Cash-Strapped Nassau County Goes After 19 School Districts With ‘Toilet Tax’


Schools in Nassau County have joined together to try and flush away a new fee they say will literally drain their budgets.

Every flush in every school could soon cost taxpayers, thanks to a new sewer use fee. However, school districts are fighting back against what they’ve dubbed a “toilet tax,” reports CBS 2’s Carolyn Gusoff.

“It is absurd,” East Williston School Board President Mark Kamberg said Tuesday.

Especially, critics said, at Wheatley School, which doesn’t even have sewers.

“We have septic tanks and the water seeps into the ground,” Kamberg said.

Wheatley’s water goes into its own tanks, the ground or it gets consumed.
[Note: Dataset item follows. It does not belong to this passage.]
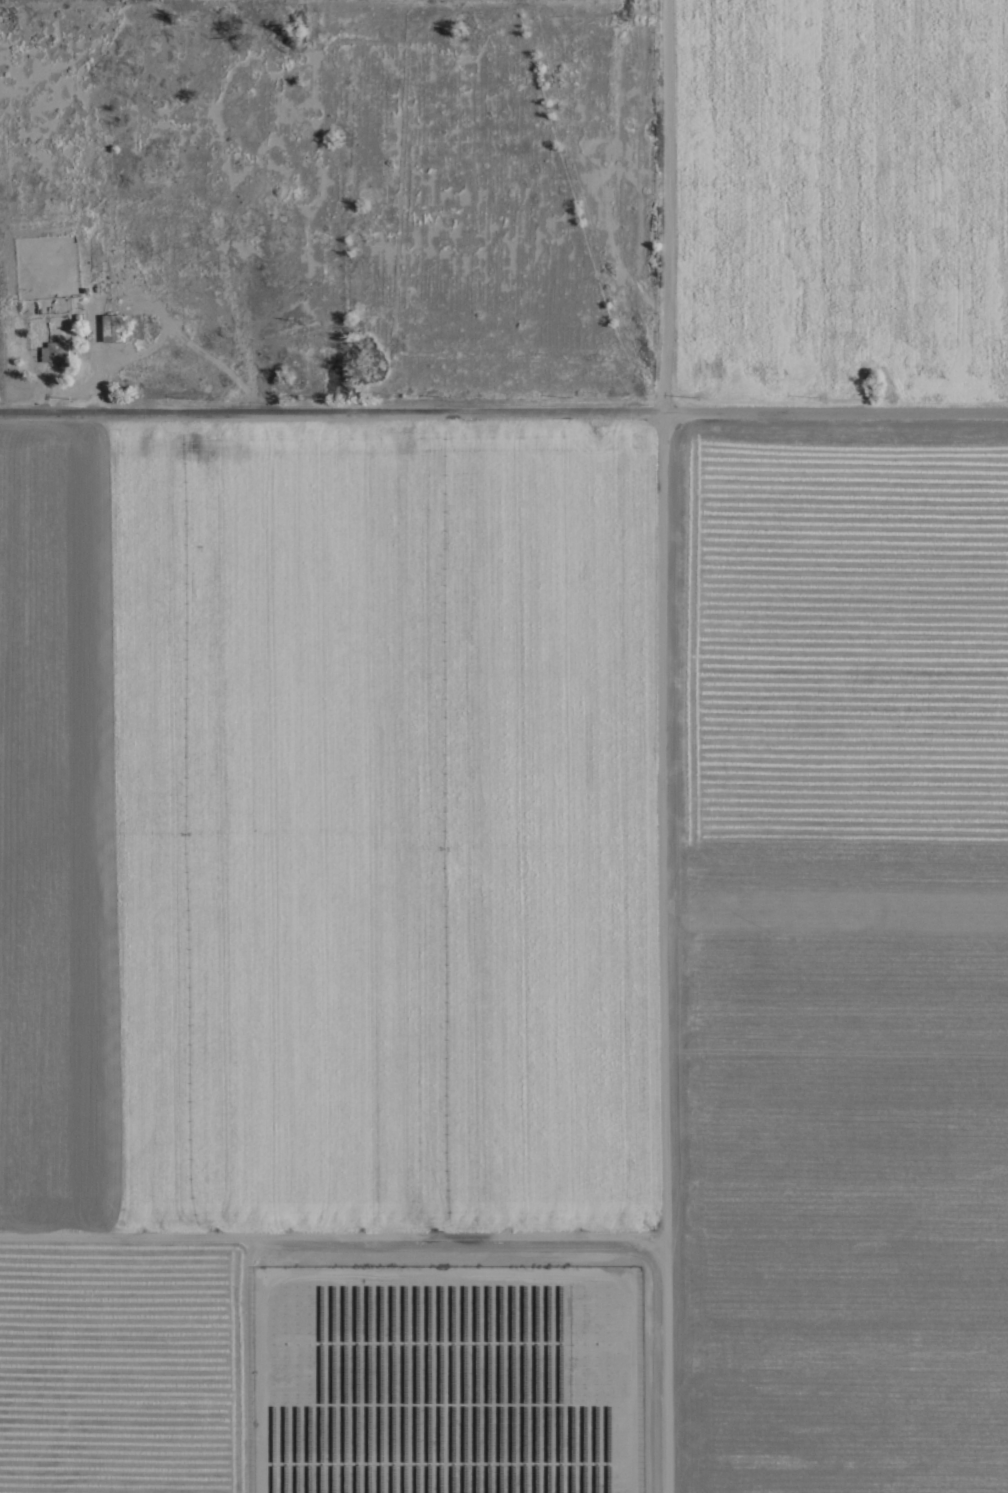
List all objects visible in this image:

Yet Wheatley, like all of Nassau’s schools is expected to pay the new sewer fee imposed by County Executive Ed Mangano, who in effect said for too long not-for-profits have been getting a free flush.

“The free ride is over and homeowners will no longer subsidize this expense,” Mangano said.
  
However, schools have warned they’ll have to raise taxes to pay the fee.

“They have shifted the burden of sewer tax onto the back of school districts,” Kamberg said.

In all, 19 school districts have joined together to sue Nassau, saying the flushing fee is illegal.

“This is clearly a tax and school districts are tax-exempt organizations,” said Greg Guercio, the attorney for the school districts.

The one penny-per gallon fee translates into hundreds of thousands of dollars for bigger school districts. For East Williston, it would amount to $87,000 this year alone.

“For us, it’s a large amount of money. It’s a teacher salary,” East Williston Assistant Superintendent for Business Jackie Fitzpatrick said.

The fight will likely go to trial. While the case is pending districts don’t have to pay the fee, but have to budget for it, and that could mean raising taxes.

Other not-for-profits like houses of worship and fire houses will not be required to pay the new fee.